I've recently purchased an 88 sentra converted to SCCA racing in ITC. I raced it for the first time over the weekend and it was a new experience. 

the car handled great but was eaten alive any place HP was required, the class rules say i must use the OE fuel injection. the car has a header, and most of the emission equipment removed. it has 160psi comp, new timing belt, ign timing is on, and advances...tried a different injector, timing, plugs etc are new.

it ran ok but has no grit....and has a notible "flat spot" in power on any hard right turn and nothing we did at that track did anything but make it worse. 

What can be done to give this slug some power. Civics, 510's. rabbits, etc blew past me on any straight and pulled away from me in any turn.


----------



## RallyBob (Nov 29, 2005)

Get some more seat time. One event in a new car is not enough time to make an honest evaluation. There is probably significant time to be made up just from the driver's seat. A lot of what you are experiencing with a low powered car (e.g., getting blown away down the straights) has to do with corner exit speed. 
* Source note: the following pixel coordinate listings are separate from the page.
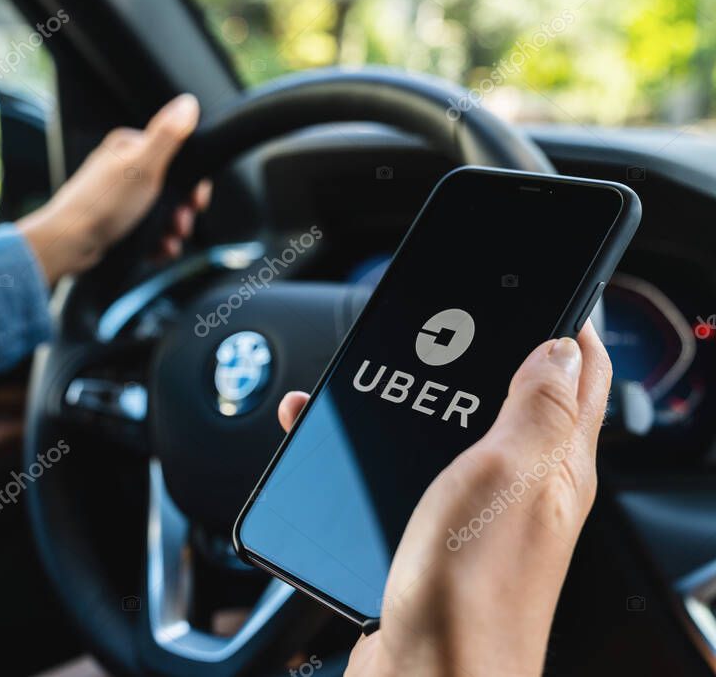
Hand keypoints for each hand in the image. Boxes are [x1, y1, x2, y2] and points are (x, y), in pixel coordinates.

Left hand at [18, 94, 211, 282]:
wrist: (68, 243)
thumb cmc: (102, 204)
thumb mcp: (143, 166)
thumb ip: (167, 135)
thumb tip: (188, 102)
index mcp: (132, 148)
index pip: (177, 158)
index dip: (192, 183)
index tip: (196, 201)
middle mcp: (125, 169)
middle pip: (172, 189)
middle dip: (182, 212)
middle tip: (181, 226)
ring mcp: (121, 197)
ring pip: (162, 213)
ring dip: (172, 232)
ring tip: (169, 243)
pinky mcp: (117, 220)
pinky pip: (148, 231)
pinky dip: (157, 243)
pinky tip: (158, 251)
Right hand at [277, 322, 611, 676]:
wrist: (422, 676)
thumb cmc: (469, 592)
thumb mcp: (509, 474)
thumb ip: (537, 406)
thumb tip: (561, 344)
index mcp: (557, 463)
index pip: (582, 374)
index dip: (569, 322)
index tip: (544, 284)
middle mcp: (524, 484)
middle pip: (517, 394)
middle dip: (488, 348)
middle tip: (452, 316)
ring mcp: (477, 509)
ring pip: (453, 427)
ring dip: (423, 392)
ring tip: (389, 365)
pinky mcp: (431, 531)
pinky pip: (410, 467)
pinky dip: (379, 442)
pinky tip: (340, 434)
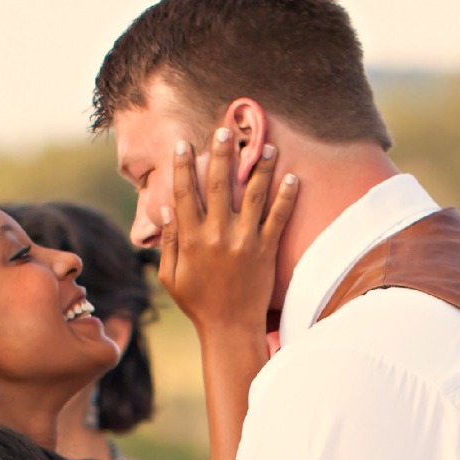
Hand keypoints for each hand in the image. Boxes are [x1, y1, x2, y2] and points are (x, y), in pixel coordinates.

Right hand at [157, 127, 297, 347]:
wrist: (230, 330)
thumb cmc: (198, 304)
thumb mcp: (171, 277)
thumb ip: (167, 243)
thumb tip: (166, 210)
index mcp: (191, 239)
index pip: (185, 194)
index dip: (183, 167)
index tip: (184, 144)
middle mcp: (217, 235)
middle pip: (220, 185)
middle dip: (222, 154)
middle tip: (225, 129)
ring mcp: (244, 242)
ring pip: (253, 196)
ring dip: (260, 168)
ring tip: (266, 146)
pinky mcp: (265, 251)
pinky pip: (278, 219)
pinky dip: (286, 198)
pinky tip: (292, 178)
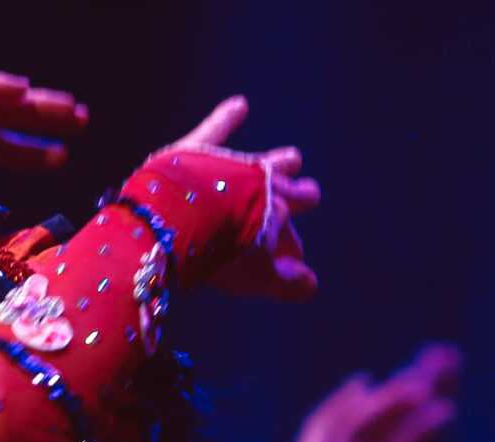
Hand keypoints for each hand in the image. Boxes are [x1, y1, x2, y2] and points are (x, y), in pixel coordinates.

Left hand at [153, 96, 318, 299]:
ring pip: (263, 162)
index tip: (294, 262)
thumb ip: (286, 281)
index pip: (288, 237)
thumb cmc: (220, 251)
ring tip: (293, 158)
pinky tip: (238, 105)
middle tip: (311, 194)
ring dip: (279, 161)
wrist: (183, 214)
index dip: (291, 251)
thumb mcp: (256, 274)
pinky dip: (226, 117)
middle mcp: (260, 186)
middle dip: (300, 195)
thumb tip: (311, 284)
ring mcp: (231, 166)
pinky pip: (215, 130)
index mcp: (276, 217)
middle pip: (285, 193)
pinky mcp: (197, 151)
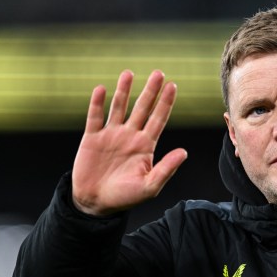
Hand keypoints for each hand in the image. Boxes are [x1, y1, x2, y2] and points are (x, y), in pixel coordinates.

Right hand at [72, 70, 187, 215]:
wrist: (96, 203)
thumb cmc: (125, 197)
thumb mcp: (149, 186)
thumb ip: (166, 169)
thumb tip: (184, 152)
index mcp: (146, 145)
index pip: (159, 119)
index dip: (165, 103)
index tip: (173, 86)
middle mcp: (130, 136)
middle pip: (142, 108)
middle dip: (150, 91)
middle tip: (158, 73)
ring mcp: (111, 135)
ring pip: (119, 107)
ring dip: (124, 90)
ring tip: (129, 73)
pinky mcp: (92, 138)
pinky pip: (95, 117)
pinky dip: (97, 103)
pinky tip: (101, 89)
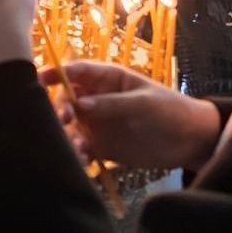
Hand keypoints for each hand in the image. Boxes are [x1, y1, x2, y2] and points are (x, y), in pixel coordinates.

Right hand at [39, 62, 219, 171]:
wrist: (190, 141)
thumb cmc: (170, 110)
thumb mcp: (143, 103)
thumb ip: (111, 104)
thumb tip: (78, 105)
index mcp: (109, 79)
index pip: (78, 72)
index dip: (58, 73)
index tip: (41, 79)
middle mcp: (98, 99)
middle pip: (67, 99)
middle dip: (61, 107)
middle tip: (65, 119)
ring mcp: (98, 123)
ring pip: (71, 126)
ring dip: (67, 134)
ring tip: (77, 147)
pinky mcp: (102, 147)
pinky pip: (81, 148)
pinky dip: (77, 153)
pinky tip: (82, 160)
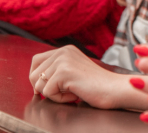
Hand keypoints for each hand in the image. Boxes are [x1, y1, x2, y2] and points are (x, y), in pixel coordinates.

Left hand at [29, 45, 147, 109]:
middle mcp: (63, 51)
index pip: (36, 61)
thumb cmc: (96, 85)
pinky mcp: (64, 72)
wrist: (114, 89)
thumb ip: (57, 69)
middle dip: (44, 88)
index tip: (49, 88)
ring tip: (72, 91)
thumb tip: (34, 79)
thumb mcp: (73, 71)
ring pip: (38, 85)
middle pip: (33, 74)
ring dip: (53, 95)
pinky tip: (75, 94)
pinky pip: (47, 93)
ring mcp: (63, 60)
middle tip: (64, 91)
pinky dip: (60, 99)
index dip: (37, 78)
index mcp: (65, 49)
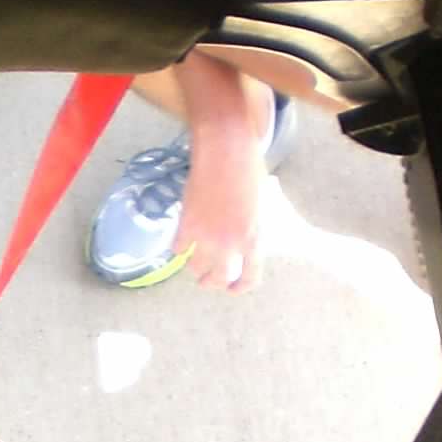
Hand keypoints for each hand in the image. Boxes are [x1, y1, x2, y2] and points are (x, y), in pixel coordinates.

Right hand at [176, 126, 269, 292]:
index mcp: (255, 240)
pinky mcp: (186, 225)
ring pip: (194, 267)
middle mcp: (230, 244)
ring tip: (195, 261)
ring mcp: (206, 237)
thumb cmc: (250, 172)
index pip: (250, 278)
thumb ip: (253, 230)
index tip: (233, 288)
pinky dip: (179, 247)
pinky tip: (182, 242)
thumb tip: (244, 244)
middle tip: (208, 280)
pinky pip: (178, 248)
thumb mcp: (263, 208)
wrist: (226, 152)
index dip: (240, 287)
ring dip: (195, 267)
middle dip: (213, 283)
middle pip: (219, 279)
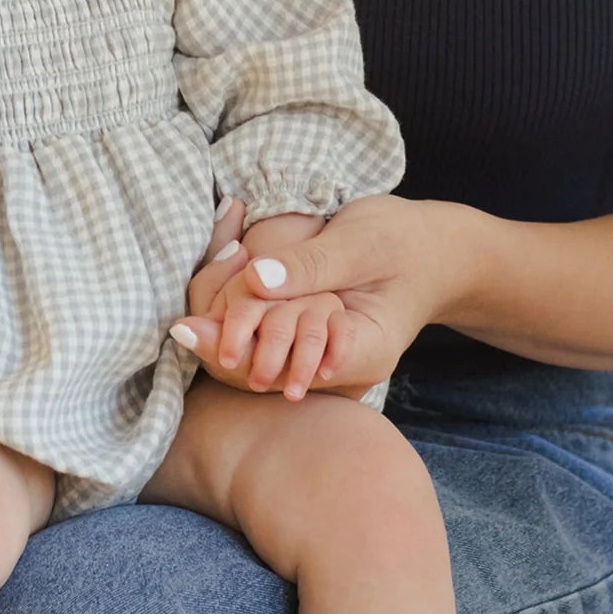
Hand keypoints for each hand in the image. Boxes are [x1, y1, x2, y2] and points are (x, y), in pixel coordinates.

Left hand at [171, 194, 465, 396]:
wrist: (431, 251)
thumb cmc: (402, 241)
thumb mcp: (361, 243)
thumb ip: (311, 264)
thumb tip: (255, 279)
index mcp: (364, 350)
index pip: (288, 364)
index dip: (236, 343)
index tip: (188, 326)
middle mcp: (340, 369)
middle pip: (262, 372)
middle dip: (219, 341)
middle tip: (181, 318)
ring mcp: (320, 361)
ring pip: (254, 360)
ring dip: (224, 328)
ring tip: (200, 292)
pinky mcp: (304, 346)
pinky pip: (261, 341)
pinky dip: (237, 317)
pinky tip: (222, 275)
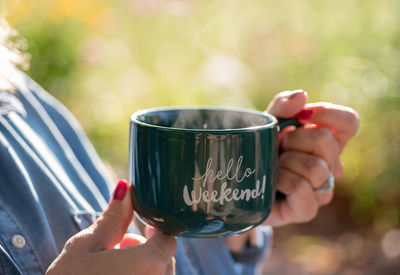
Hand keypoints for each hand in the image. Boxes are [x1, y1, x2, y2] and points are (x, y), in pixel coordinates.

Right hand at [46, 180, 176, 274]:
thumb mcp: (85, 248)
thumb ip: (112, 219)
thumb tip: (124, 188)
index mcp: (148, 263)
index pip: (168, 238)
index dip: (156, 228)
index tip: (144, 224)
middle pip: (165, 258)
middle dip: (147, 247)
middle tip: (122, 244)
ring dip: (144, 265)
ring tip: (114, 264)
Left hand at [264, 90, 358, 226]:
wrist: (240, 184)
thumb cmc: (260, 151)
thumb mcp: (267, 124)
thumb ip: (283, 107)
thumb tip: (302, 95)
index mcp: (328, 141)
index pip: (349, 121)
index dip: (326, 113)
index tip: (300, 116)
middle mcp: (332, 166)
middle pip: (327, 140)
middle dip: (295, 139)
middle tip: (280, 148)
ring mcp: (322, 190)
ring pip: (315, 168)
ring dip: (285, 163)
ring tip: (274, 168)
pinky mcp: (307, 210)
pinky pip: (302, 189)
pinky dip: (282, 181)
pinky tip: (273, 183)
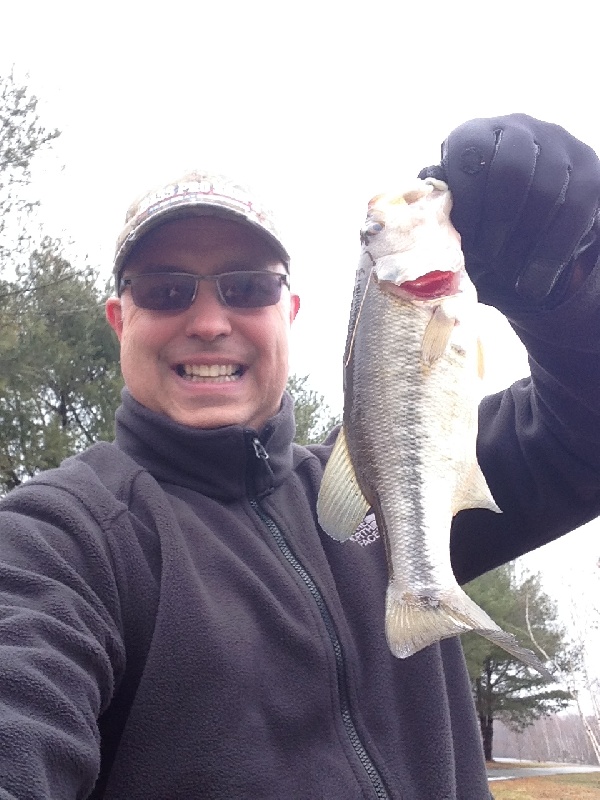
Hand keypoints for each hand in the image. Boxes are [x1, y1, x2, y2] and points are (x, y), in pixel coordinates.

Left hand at [419, 114, 599, 309]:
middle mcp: (519, 128)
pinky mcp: (589, 170)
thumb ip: (441, 217)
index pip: (470, 151)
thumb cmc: (477, 229)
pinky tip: (534, 281)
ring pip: (547, 189)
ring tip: (509, 273)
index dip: (468, 199)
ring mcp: (559, 144)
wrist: (526, 241)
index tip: (466, 239)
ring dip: (525, 240)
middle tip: (489, 257)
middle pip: (512, 168)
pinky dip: (551, 253)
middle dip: (498, 221)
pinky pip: (574, 210)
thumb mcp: (454, 220)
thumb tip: (422, 229)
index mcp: (476, 135)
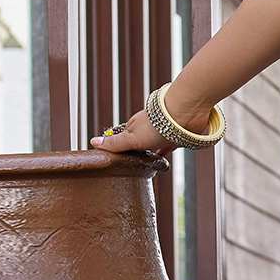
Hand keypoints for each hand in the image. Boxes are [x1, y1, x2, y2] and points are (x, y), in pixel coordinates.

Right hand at [88, 93, 213, 154]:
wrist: (186, 114)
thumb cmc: (157, 125)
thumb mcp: (132, 138)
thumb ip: (115, 143)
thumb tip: (92, 142)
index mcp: (135, 127)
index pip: (123, 138)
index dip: (119, 147)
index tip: (114, 159)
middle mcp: (148, 128)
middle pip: (140, 141)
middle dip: (136, 151)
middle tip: (131, 166)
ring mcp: (164, 131)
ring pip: (155, 144)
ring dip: (152, 152)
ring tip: (146, 166)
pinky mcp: (179, 136)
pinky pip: (170, 146)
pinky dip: (166, 152)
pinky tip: (165, 160)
The flat spot is probably from fuel starvation. Most OEM gas tanks have this issue to some extent, some are worse turning one direction or the other. The solution would be either to invest in a fuel cell with a trap door pickup, or make a surge tank for the OEM system.

Good luck!

Bob


----------



## denzter (May 1, 2006)

Thanx for your help.....while it is my first time in this car i have raced SCCA for 30 years and i couldnt agree more about exit speed....i raced at my home track in summit point and when i called this a "slug" i should have said the field was turning 34's and i was turning 47's...the fuel cell idea is a good one as in the early days of my spec racer ford we encountered that same fuel deal under hard braking then accelleration....one of those trap door deals fixed that....thanx again for your help...dennis


----------



## Matt93SE (Sep 17, 2003)

sounds like you've got more issues than just fuel. if it's having flat spots and other issues in a straight line, then there's obviously something wrong with the engine. 
My first thoughts are ignition and cam timing.. it could be waaay off but sitll running.

What engine is in the car as well? 160psi sounds pretty low to me. that's a pretty low CR if everything is sealing properly in the engine.


----------



## denzter (May 1, 2006)

a fuel cell and new pump fixed the "flat spot"...motor ran well...still lacks any serious horsepower....got me nearly half way to where i needed..(picked up 6 seconds this past weekend at the same track)......the engine may be a bit tired and i'm going there next.....any clue if anyone make a coil over suspension conversion for this car?.....the engine is a 1.6 TBI.....


----------



## morepower2 (Apr 19, 2002)

denzter said:


> a fuel cell and new pump fixed the "flat spot"...motor ran well...still lacks any serious horsepower....got me nearly half way to where i needed..(picked up 6 seconds this past weekend at the same track)......the engine may be a bit tired and i'm going there next.....any clue if anyone make a coil over suspension conversion for this car?.....the engine is a 1.6 TBI.....


Nissan motorsports has a euro spec stock cam for your motor which would be hard to catch. They have a header also. Stuff made for the B13 SE-R almost fits, it can be made to fit with minor mods like drilling the shock towers. This set up is a fairly inexpensive one.

http://www.nissanperformancemag.com/may06/project_racer/


----------